3-9 Kasım Organ Bağışı Haftası kapsamında, Ankara bir kamu hastanesinde görev yapan Organ Nakli Koordinatörü ile organ bağışının anlamını, sürecini ve toplumdaki algısını konuştuk.

Organ bağışı sadece bir tıbbi işlem değil; bir insandan diğerine uzanan sessiz bir umut köprüsüdür.

İşte “yaşatmak” kelimesinin en derin anlamıyla buluştuğu o sürecin perde arkası…

Vücutta kalp, karaciğer, böbrek, akciğer, pankreas, kornea gibi birçok organ ve doku nakledilebilir.

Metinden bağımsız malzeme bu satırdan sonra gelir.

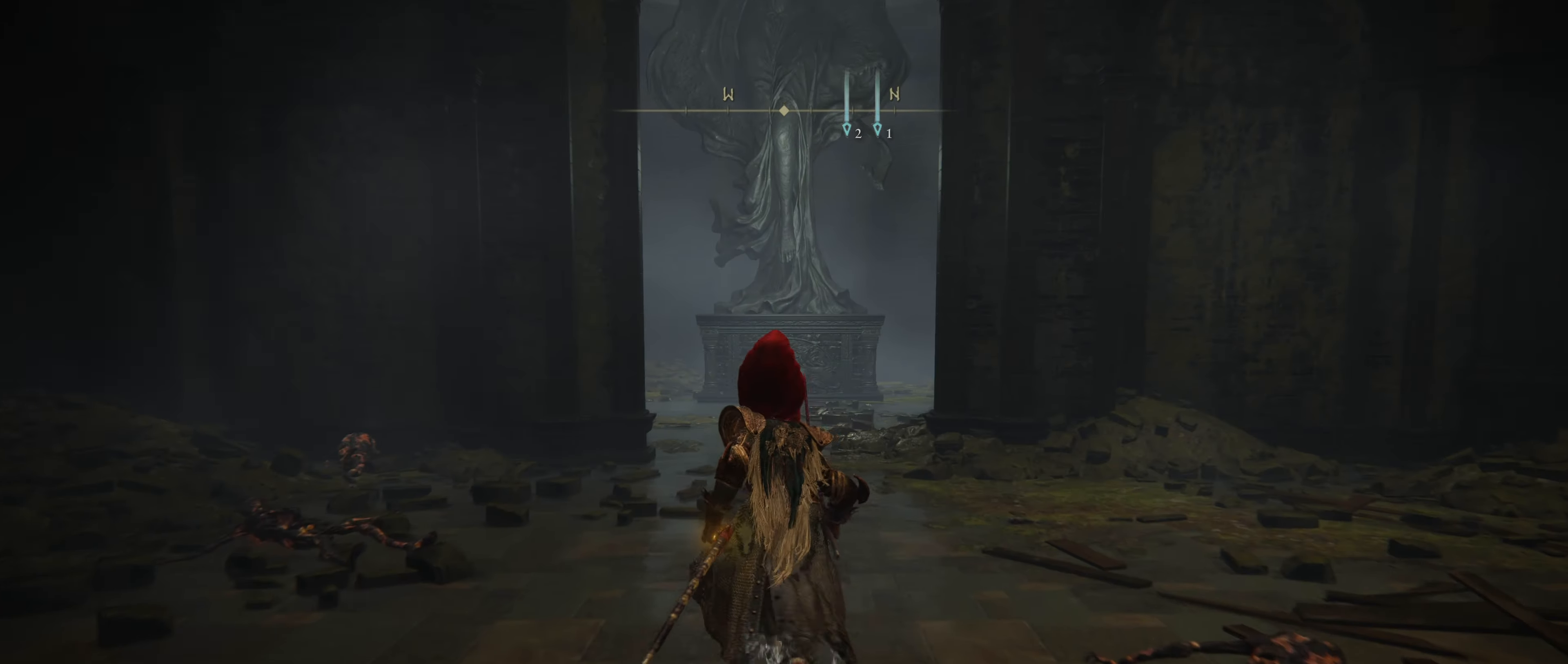
{"keys": ["shift", "w"], "mouse": [], "events": []}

Her biri bir yaşamın yeniden başlaması demektir.

Fakat burada en önemli nokta şudur: Bağış kararı aileye mutlaka bildirilmelidir. Çünkü kişi bağışçı olsa dahi vefatından sonra aile onayı olmadan organ nakli yapılamaz. Ailenin kararı sürecin en önemli halkasıdır.

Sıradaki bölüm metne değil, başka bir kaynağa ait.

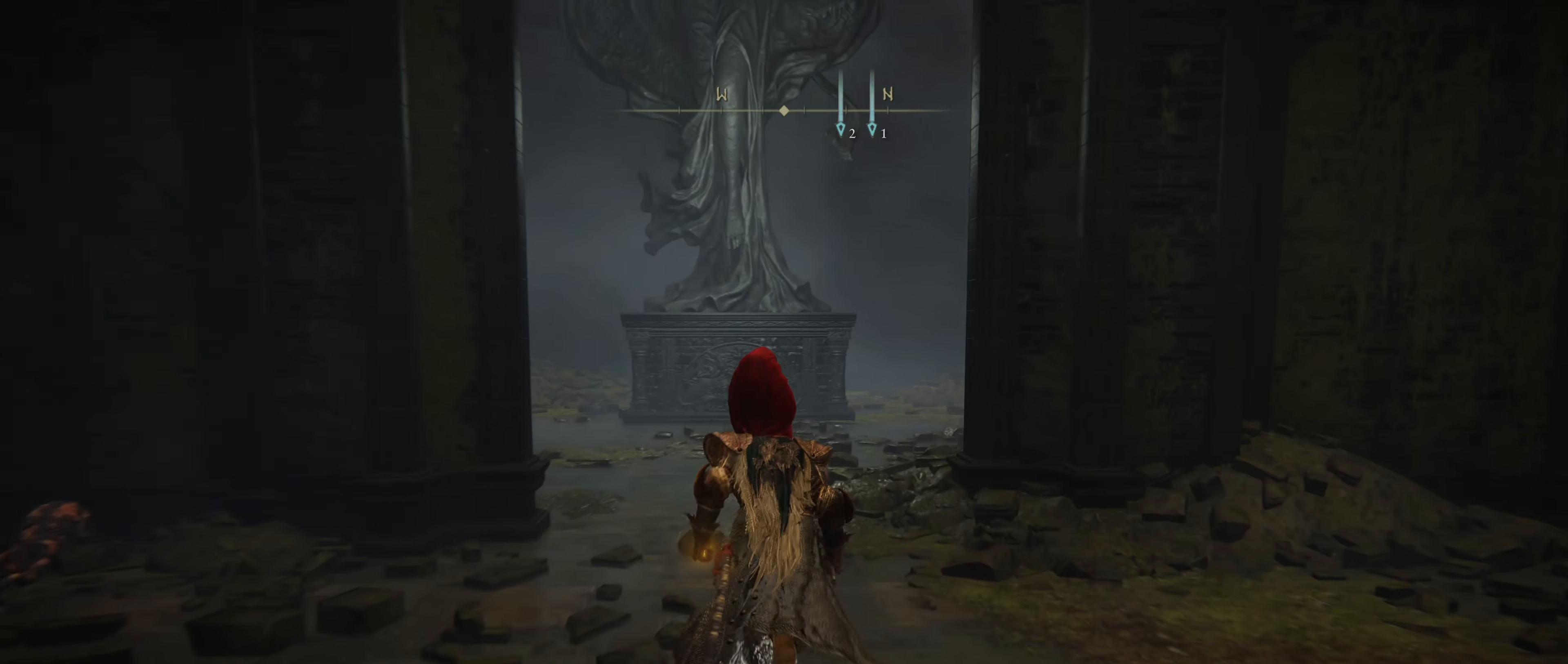
{"keys": ["shift", "w"], "mouse": [], "events": []}
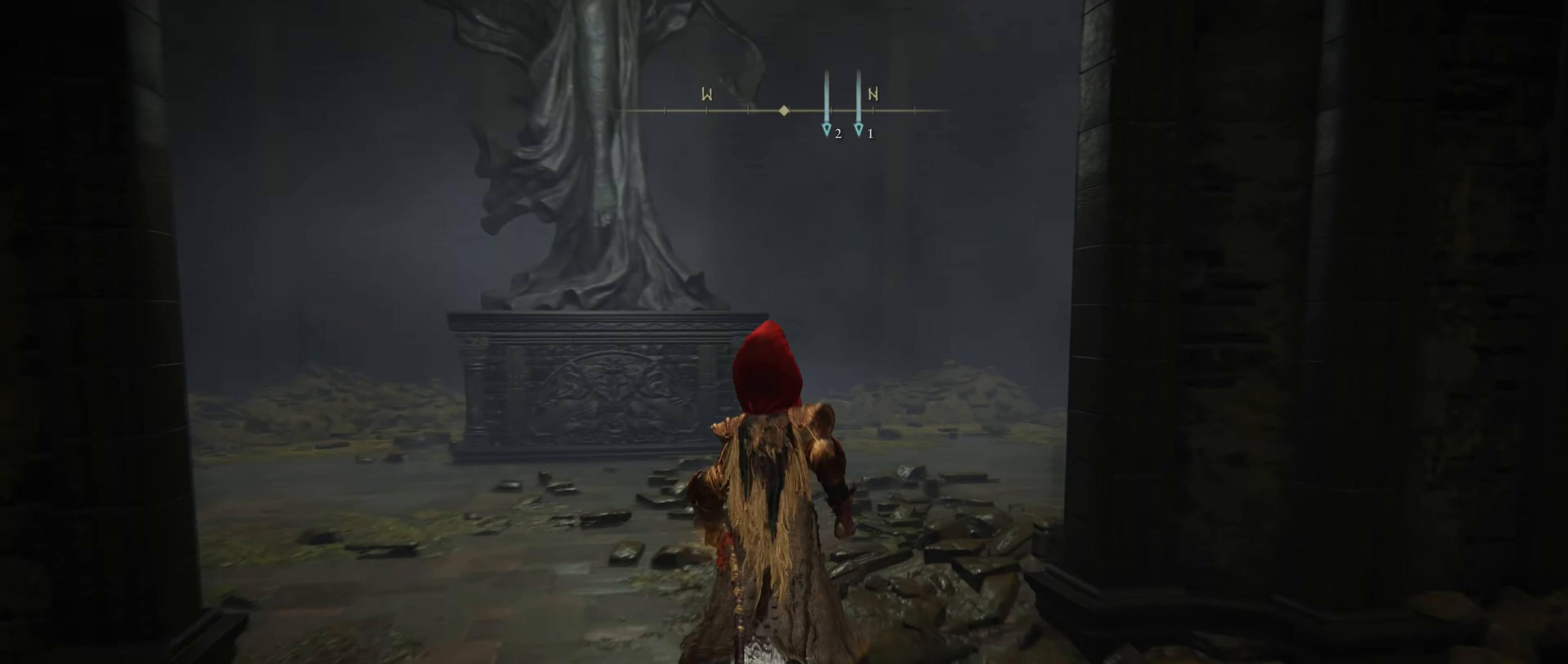
{"keys": ["shift", "w"], "mouse": [], "events": []}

Ayrıca toplumun bilinçlenmesi için okullarda, kurumlarda bilgilendirme faaliyetleri yürütürüz. Her başarılı nakil, bizler için tarifsiz bir mutluluk kaynağıdır.

Organ bağışı; ölümden sonra bile yaşatabilmenin bir yoludur. Bir insanın yaşamını kurtarmak, dünyada yapılabilecek en büyük iyiliktir. Karar vermek zor ama sonrasında duyulan huzur tarifsizdir.

Bir imza, bir kart, bir söz… Belki de bir çocuğun gülümsemesine dönüşecek.

Herkesi organ bağışına davet ediyorum. Çünkü bağış, insanın insana verebileceği en büyük hediyedir.